Potential JWK KeyFinder Denial of Service
Given the example in the README, I understand that JWT.decode can be passed a function to load a JWKS, and will subsequently use that to find the key to match the kid on the token. The code example indicates that the key set should be reloaded if options[:invalidate] is truthy. I went looking for other expected options, and found JWT::JWK::KeyFinder - given my understanding of that class:
- The decode function uses
#key_forto find a key matching thekid -
#key_fortriggers a key fetch if the local cache is empty -
#key_forattempts to match thekidto a cached key - If the
kidcouldn't be matched,#key_forcalls the JWK loader function withinvalidate: trueto reload the keys again -
#key_forreturns the matching cached key, if one was found, or otherwise raises an error
There are a number of scenarios where someone would want to use keys from a remote JWKS to validate incoming web requests. To simulate this, I used this basic Rack program:
# app.ru
# frozen_string_literal: true
# run this file using rackup
require "jwt"
require "json"
# public part of a throwaway testing key
JWKS = [JSON.parse(<<~JWK.strip)].freeze
{"kty":"EC","crv":"P-256","x":"NXlMSa9koCduzwIIWNphGKn4qhQKh0cHTcM9qRuqP1A","y":"7Bqsz8ti9NhVNnsy_91XWr28_cewvSMclKKHAEeXEBA","kid":"example-test-key"}
JWK
class JwtVerifierMiddleware
def initialize(app)
@app = app
end
def call(env)
token = env["HTTP_TEST_JWT"]
jwk_loader = ->(options) do
if options[:invalidate]
puts "Invalidating JWK cache."
@jwks = nil
end
@jwks ||= { keys: fetch_keys }
end
decoded, _header = JWT.decode(token, nil, true, { algorithms: ["ES256"], jwks: jwk_loader })
env["jwt.subject"] = decoded["sub"]
@app.call(env)
rescue JWT::DecodeError => e
[401, {}, ["Invalid token: #{e}"]]
end
def fetch_keys
puts "Fetching keys..."
# simulate a slow-ish network call
sleep(1)
JWKS
end
end
use(JwtVerifierMiddleware)
run(->(env) { [200, {}, ["Hello, #{env["jwt.subject"]}!"]] })
Used as such:
$ VALID_TOKEN_HEADER="Test-Jwt: eyJraWQiOiJleGFtcGxlLXRlc3Qta2V5IiwiYWxnIjoiRVMyNTYifQ.eyJpYXQiOjE2NTcwODI4OTcsIm5iZiI6MTY1NzA4Mjg5NywiZXhwIjoxOTcyNDQyODk3LCJpc3MiOiJodHRwczovLzEyNy4wLjAuMSIsImF1ZCI6WyJ0ZXN0Il0sInN1YiI6IlRlc3QgVXNlciJ9.txj8pR-WqFyhYgBVPLhk8jKlAxBVEzhb4egVRD45G_JMOVIR4iPJwmXXXO_EaUos_vdG77XEboS5_ef4_V1ceA"
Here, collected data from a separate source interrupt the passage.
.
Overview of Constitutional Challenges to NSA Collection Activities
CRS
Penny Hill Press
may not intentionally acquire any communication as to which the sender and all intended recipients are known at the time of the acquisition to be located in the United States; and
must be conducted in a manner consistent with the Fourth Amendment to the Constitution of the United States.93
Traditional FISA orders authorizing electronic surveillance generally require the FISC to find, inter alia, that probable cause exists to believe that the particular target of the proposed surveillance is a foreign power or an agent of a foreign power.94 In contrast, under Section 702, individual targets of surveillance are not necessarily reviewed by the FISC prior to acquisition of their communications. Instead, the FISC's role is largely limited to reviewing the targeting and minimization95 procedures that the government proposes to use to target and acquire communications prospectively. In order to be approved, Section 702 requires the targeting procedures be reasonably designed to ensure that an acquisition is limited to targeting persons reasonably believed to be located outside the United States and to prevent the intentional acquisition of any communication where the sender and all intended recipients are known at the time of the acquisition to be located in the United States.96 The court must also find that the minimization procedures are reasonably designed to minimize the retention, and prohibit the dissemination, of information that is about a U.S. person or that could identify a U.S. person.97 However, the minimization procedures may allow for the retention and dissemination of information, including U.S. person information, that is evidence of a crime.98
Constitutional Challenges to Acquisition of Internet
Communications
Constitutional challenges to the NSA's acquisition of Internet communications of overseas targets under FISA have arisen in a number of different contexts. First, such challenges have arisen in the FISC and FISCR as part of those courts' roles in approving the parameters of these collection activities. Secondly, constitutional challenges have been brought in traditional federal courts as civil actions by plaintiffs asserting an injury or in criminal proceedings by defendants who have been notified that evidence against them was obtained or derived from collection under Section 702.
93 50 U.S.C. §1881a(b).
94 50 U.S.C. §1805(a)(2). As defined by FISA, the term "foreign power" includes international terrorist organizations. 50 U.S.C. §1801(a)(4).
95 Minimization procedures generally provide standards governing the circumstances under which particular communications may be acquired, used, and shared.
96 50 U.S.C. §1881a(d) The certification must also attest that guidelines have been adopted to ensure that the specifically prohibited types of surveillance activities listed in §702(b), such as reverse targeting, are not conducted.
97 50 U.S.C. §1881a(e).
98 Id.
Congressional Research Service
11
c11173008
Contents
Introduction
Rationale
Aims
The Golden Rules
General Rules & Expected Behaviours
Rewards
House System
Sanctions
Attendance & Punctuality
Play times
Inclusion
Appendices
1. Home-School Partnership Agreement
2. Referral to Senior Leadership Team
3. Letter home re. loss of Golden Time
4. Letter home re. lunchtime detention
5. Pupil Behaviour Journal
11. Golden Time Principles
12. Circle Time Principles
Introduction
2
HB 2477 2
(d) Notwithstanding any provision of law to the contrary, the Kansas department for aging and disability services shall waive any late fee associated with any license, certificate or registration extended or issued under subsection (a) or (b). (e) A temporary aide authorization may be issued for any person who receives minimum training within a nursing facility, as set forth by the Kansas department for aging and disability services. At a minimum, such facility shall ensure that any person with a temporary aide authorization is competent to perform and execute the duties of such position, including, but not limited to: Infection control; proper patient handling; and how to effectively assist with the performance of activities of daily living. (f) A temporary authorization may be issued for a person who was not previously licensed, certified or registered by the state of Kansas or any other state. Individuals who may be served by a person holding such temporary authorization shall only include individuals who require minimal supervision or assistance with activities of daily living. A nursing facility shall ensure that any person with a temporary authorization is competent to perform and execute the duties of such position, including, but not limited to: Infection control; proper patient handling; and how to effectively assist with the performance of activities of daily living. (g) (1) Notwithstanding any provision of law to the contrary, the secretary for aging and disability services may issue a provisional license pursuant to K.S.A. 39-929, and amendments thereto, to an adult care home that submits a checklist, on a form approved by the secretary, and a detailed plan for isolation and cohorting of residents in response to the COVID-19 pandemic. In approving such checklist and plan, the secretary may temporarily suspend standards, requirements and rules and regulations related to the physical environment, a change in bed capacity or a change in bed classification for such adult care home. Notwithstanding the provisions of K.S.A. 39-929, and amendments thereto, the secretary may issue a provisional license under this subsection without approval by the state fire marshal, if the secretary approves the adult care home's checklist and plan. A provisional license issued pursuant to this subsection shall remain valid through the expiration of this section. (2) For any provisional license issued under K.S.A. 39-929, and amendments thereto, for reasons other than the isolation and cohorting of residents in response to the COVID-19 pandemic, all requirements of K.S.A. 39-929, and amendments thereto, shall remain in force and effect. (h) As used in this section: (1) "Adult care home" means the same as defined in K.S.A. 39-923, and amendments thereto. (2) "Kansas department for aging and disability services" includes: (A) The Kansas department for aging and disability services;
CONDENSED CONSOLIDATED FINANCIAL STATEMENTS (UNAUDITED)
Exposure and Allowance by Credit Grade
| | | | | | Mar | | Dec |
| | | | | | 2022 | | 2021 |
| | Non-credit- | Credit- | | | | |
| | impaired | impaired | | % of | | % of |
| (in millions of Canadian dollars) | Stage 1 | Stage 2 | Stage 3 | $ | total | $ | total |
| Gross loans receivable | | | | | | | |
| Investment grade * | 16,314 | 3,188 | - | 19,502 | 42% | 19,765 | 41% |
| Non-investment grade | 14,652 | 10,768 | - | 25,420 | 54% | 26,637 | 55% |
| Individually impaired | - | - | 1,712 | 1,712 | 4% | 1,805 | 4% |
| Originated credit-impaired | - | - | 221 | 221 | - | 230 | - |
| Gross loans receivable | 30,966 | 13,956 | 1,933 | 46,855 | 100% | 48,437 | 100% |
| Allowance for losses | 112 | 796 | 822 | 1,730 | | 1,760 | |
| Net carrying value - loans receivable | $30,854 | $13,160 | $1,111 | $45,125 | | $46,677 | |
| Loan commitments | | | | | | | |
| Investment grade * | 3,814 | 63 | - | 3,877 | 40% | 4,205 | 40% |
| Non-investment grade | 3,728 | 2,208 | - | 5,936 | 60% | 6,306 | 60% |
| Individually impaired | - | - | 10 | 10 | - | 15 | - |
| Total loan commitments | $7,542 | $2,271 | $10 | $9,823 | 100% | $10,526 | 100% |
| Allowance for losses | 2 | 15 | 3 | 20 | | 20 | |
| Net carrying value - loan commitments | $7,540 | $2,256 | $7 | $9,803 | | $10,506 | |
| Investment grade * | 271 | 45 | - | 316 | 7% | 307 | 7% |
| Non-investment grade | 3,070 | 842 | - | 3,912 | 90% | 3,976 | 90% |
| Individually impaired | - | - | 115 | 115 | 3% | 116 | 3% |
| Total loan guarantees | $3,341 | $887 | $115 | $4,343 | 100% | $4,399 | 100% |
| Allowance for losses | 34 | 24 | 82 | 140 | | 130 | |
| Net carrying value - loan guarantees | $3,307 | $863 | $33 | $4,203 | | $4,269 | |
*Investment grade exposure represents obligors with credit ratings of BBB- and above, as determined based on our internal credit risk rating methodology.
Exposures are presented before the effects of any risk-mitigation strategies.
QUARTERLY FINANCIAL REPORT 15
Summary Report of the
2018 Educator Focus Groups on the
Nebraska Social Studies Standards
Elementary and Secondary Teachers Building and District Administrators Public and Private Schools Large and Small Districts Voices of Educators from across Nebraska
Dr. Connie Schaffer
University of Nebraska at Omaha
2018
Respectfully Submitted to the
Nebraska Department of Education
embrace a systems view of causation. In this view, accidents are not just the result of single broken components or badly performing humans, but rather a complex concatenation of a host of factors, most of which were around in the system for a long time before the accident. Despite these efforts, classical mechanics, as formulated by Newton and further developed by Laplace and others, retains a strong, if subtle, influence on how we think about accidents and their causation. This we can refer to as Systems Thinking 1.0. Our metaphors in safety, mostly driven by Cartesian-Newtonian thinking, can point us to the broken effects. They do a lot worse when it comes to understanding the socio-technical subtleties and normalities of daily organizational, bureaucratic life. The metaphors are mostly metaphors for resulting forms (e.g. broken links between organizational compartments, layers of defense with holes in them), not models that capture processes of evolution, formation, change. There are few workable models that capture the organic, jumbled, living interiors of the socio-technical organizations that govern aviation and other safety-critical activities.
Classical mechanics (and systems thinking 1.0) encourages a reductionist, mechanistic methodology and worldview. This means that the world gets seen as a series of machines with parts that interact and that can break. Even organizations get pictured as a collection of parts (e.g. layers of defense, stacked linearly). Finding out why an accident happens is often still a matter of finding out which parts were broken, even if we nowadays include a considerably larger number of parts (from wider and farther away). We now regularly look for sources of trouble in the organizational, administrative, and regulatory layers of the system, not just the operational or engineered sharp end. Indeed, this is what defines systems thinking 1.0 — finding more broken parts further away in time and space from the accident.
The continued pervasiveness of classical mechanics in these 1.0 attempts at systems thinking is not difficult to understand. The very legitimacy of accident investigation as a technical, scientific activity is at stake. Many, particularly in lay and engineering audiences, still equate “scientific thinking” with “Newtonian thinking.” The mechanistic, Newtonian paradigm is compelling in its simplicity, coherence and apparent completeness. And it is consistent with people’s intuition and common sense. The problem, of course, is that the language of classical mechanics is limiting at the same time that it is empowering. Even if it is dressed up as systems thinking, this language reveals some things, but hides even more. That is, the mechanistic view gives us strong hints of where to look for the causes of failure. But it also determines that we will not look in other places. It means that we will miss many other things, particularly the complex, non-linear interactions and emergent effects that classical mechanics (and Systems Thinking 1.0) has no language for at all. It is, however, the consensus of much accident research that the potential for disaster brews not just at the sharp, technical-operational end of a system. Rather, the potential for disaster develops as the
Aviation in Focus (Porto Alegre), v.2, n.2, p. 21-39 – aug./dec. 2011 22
# same as above, but with the kid changed:
$ INVALID_TOKEN_HEADER="Test-Jwt: eyJraWQiOiAiaW52YWxpZC1rZXkiLCJhbGciOiJFUzI1NiJ9Cg==.eyJpYXQiOjE2NTcwODI4OTcsIm5iZiI6MTY1NzA4Mjg5NywiZXhwIjoxOTcyNDQyODk3LCJpc3MiOiJodHRwczovLzEyNy4wLjAuMSIsImF1ZCI6WyJ0ZXN0Il0sInN1YiI6IlRlc3QgVXNlciJ9.txj8pR-WqFyhYgBVPLhk8jKlAxBVEzhb4egVRD45G_JMOVIR4iPJwmXXXO_EaUos_vdG77XEboS5_ef4_V1ceA"
# slow first call due to fetch delay
$ time curl localhost:9292 -H "$VALID_TOKEN_HEADER"
Hello, Test User!
real 0m1.029s
user 0m0.005s
sys 0m0.011s
# fast due to cached keys
$ time curl localhost:9292 -H "$VALID_TOKEN_HEADER"
Hello, Test User!
real 0m0.021s
user 0m0.005s
sys 0m0.009s
# slow due to invalidation
$ time curl localhost:9292 -H "$INVALID_TOKEN_HEADER"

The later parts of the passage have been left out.